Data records
•••••

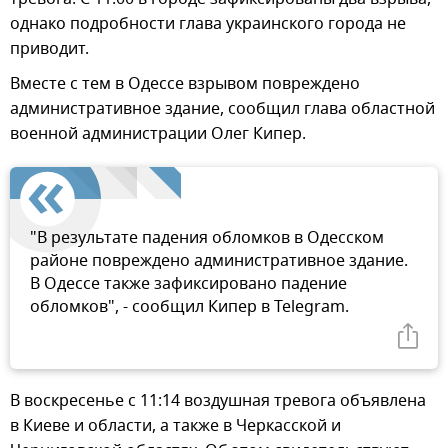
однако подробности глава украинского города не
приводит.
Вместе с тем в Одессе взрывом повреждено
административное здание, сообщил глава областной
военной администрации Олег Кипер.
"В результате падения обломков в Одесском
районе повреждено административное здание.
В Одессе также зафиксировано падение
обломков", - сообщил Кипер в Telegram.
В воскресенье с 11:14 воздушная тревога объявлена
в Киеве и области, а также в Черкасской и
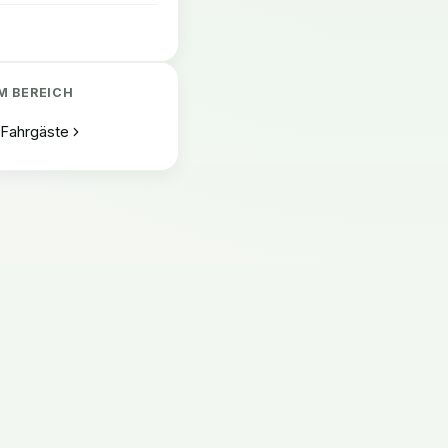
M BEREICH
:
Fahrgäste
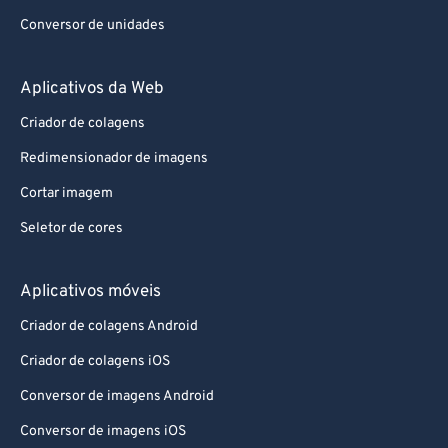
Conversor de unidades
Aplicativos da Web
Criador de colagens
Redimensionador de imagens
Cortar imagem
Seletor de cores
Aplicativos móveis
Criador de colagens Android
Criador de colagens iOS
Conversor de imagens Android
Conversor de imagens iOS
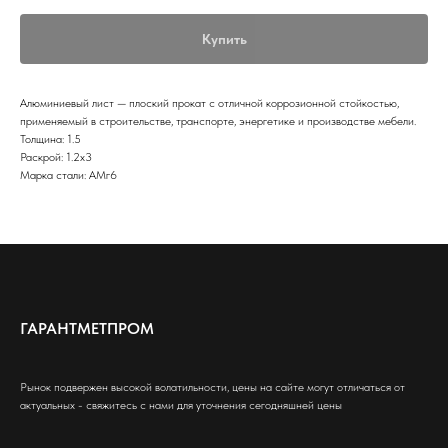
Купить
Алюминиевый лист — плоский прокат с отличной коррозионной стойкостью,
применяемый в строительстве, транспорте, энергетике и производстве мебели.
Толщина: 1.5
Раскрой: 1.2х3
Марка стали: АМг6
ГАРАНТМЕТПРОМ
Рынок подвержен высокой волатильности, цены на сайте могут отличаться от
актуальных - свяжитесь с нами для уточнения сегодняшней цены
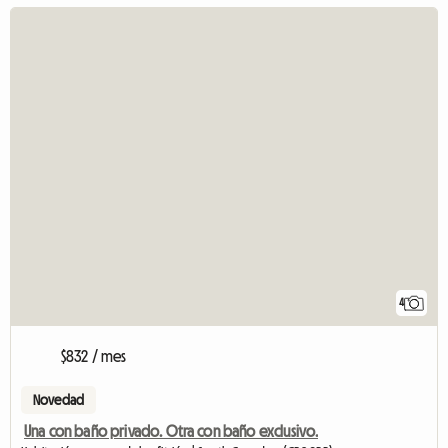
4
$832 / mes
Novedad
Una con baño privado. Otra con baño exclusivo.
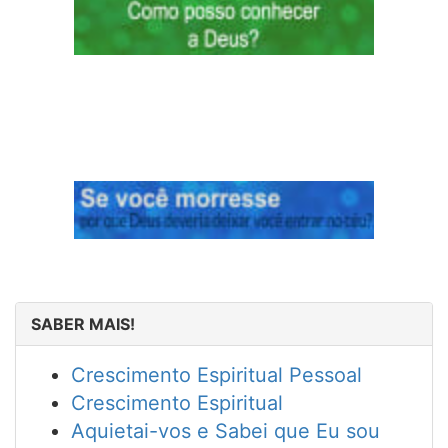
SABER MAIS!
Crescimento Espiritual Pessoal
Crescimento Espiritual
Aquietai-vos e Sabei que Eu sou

•••••

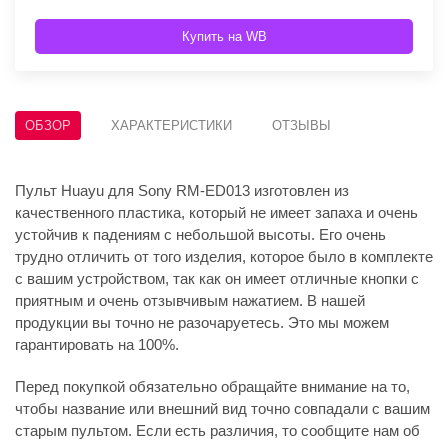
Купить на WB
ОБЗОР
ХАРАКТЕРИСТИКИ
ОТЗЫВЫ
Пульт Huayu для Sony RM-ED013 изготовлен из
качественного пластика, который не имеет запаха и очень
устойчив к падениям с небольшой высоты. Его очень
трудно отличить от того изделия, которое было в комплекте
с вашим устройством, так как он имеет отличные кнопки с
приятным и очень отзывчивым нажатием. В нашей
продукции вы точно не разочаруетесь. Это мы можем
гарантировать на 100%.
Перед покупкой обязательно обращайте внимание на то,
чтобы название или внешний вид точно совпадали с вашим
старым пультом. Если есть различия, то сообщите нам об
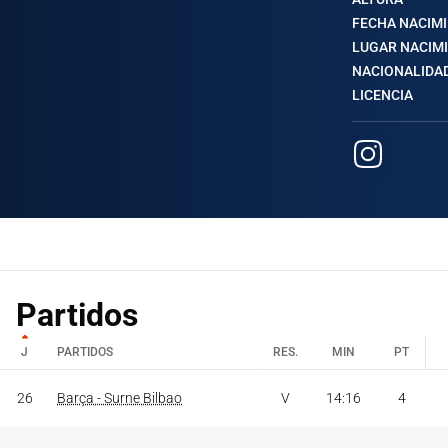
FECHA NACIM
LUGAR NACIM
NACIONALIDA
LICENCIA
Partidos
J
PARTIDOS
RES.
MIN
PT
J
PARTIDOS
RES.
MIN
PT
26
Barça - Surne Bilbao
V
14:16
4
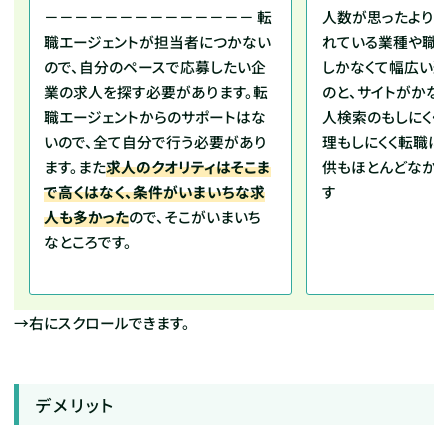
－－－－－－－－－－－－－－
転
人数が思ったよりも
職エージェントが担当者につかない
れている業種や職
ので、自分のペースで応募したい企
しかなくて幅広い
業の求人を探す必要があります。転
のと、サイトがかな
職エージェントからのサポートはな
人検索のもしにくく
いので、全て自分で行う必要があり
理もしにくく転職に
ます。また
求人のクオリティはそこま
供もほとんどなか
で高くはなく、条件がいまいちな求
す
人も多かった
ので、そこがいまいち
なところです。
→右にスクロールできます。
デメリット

•••••

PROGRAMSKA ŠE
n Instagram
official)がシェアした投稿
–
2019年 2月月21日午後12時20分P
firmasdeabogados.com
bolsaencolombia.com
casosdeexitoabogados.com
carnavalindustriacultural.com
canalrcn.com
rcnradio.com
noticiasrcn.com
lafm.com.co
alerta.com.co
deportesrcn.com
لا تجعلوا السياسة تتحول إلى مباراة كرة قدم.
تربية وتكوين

•••••

§ TASK DETAILS
Across the records above, tally the lines that contain "сообщил" and return the number alone.

§ ANSWER BOX
2